▶ [Data lines]:
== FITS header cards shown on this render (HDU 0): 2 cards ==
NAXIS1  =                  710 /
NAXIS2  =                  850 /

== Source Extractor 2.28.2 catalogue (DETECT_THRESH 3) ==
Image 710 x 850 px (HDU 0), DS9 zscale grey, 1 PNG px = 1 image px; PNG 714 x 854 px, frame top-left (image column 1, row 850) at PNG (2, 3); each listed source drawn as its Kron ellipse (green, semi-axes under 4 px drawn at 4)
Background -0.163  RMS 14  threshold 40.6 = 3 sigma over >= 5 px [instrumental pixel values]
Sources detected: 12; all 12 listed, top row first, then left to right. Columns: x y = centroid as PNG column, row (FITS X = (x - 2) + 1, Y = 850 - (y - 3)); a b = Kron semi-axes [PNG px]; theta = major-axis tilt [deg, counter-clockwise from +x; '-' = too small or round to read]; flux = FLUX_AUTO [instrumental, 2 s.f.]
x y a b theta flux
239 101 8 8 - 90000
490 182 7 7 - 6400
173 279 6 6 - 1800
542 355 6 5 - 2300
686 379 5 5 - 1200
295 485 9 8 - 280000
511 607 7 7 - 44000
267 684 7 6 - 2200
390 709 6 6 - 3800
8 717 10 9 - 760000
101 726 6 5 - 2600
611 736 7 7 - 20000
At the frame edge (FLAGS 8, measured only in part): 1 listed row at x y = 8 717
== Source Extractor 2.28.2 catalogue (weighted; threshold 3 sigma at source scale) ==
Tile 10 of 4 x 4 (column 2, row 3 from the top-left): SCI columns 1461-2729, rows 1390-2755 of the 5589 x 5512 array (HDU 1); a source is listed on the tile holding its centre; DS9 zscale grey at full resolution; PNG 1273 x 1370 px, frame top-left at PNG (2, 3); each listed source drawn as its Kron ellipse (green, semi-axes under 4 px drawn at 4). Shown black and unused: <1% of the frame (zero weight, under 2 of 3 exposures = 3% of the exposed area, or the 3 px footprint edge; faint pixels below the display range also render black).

▶ [Directions for this task]: Rewrite every line of the records above as one numbered list, omitting the blank lines.

▶ [Response]:
1. == FITS header cards shown on this render (HDU 0): 2 cards ==
2. NAXIS1  =                  710 /
3. NAXIS2  =                  850 /
4. == Source Extractor 2.28.2 catalogue (DETECT_THRESH 3) ==
5. Image 710 x 850 px (HDU 0), DS9 zscale grey, 1 PNG px = 1 image px; PNG 714 x 854 px, frame top-left (image column 1, row 850) at PNG (2, 3); each listed source drawn as its Kron ellipse (green, semi-axes under 4 px drawn at 4)
6. Background -0.163  RMS 14  threshold 40.6 = 3 sigma over >= 5 px [instrumental pixel values]
7. Sources detected: 12; all 12 listed, top row first, then left to right. Columns: x y = centroid as PNG column, row (FITS X = (x - 2) + 1, Y = 850 - (y - 3)); a b = Kron semi-axes [PNG px]; theta = major-axis tilt [deg, counter-clockwise from +x; '-' = too small or round to read]; flux = FLUX_AUTO [instrumental, 2 s.f.]
8. x y a b theta flux
9. 239 101 8 8 - 90000
10. 490 182 7 7 - 6400
11. 173 279 6 6 - 1800
12. 542 355 6 5 - 2300
13. 686 379 5 5 - 1200
14. 295 485 9 8 - 280000
15. 511 607 7 7 - 44000
16. 267 684 7 6 - 2200
17. 390 709 6 6 - 3800
18. 8 717 10 9 - 760000
19. 101 726 6 5 - 2600
20. 611 736 7 7 - 20000
21. At the frame edge (FLAGS 8, measured only in part): 1 listed row at x y = 8 717
22. == Source Extractor 2.28.2 catalogue (weighted; threshold 3 sigma at source scale) ==
23. Tile 10 of 4 x 4 (column 2, row 3 from the top-left): SCI columns 1461-2729, rows 1390-2755 of the 5589 x 5512 array (HDU 1); a source is listed on the tile holding its centre; DS9 zscale grey at full resolution; PNG 1273 x 1370 px, frame top-left at PNG (2, 3); each listed source drawn as its Kron ellipse (green, semi-axes under 4 px drawn at 4). Shown black and unused: <1% of the frame (zero weight, under 2 of 3 exposures = 3% of the exposed area, or the 3 px footprint edge; faint pixels below the display range also render black).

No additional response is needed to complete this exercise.